課題:
下の読解文によると、1989年のアジア太平洋博覧会の会場で運行されたガイドウェイバス車両の車体はどこ製でしたか。

読解文:
===
画像:西日本鉄道パンフレット(1989)

1989年のアジア太平洋博覧会(よかとピア)の会場で西日本鉄道により運行されたのが、営業用のガイドウェイバスの始まりです。この時に作られた車両は、日野P-HU235BAと三菱P-MP618Mの2両ずつ計4両で、車体は西日本車体製でした。会期終了後は案内装置をはずして一般車に改造されたそうです。

名古屋ガイドウェイバス(2001年〜)
名古屋ガイドウェイバス 試作車(事業用車)三菱KC-MP617M改
ガイドウェイバス

撮影:バス親父様(本社 2011.2.18)

名古屋ガイドウェイバスの初代の試作車には、日野車と三菱車があったそうですが、三菱車はその後、融雪剤散布車として使用されていました。
名古屋市交通局の基幹バス車両とそっくりな仕様です。

名古屋ガイドウェイバス GB-1000形 三菱KL-MP35JM(2001年製)
ガイドウェイバス

撮影:愛知県(2023.1.1)

名古屋ガイドウェイバスの初代車両。三菱と日野とが導入され、それぞれ通常車両(4枚折戸)とリフト付との両方がありました。写真の車両は、三菱の通常車両の廃車体です。

名古屋ガイドウェイバス 試作車(事業用車)(2012年製)
ガイドウェイバス

撮影:キュービック様(本社 2024.5.13)

名古屋ガイドウェイバスの第2世代車両の試作車として、2012年に日野ハイブリッドバスを改造した車両が登場、これをベースにGB-2110形が製造されています。
その後、融雪剤散布車に改造されました。

名古屋ガイドウェイバス GB-2110形 日野HU8J(2013年製)
ガイドウェイバス

撮影:小幡緑地駅(2023.2.17)

ガイドウェイバス

撮影:大曽根駅(2023.2.17)

名古屋ガイドウェイバスの第2世代車両。軌道区間を走るための案内輪を、一般道で車体下部に格納する機構のため、ノンステップバスをツーステップに改造して床を段上げしています。バリアフリー対応策では、中ドアに車いす用リフトを装備します。(注4)
===
学習資料:

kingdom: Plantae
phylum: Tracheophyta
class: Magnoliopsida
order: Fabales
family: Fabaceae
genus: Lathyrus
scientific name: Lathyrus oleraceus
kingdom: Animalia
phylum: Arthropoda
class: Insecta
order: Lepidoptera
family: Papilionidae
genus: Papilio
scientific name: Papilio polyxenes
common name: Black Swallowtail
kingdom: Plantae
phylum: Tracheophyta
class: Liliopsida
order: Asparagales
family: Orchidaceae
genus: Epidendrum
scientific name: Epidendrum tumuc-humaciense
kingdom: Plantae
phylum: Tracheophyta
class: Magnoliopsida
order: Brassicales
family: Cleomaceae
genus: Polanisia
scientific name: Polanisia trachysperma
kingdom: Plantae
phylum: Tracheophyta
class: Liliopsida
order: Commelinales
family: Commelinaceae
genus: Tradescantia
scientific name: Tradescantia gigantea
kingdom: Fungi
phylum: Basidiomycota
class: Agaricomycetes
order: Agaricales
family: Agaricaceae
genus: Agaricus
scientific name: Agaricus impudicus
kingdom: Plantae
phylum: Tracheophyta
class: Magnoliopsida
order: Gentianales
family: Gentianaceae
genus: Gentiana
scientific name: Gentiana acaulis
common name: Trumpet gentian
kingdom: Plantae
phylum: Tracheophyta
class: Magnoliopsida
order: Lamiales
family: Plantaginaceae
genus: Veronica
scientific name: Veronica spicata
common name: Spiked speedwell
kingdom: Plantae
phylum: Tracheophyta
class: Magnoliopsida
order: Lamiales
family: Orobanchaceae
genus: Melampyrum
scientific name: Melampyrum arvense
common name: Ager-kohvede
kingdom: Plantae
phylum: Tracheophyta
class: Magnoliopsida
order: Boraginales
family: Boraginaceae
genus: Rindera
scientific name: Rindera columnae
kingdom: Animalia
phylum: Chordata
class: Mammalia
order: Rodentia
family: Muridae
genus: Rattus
===
解答:
西日本車体製です。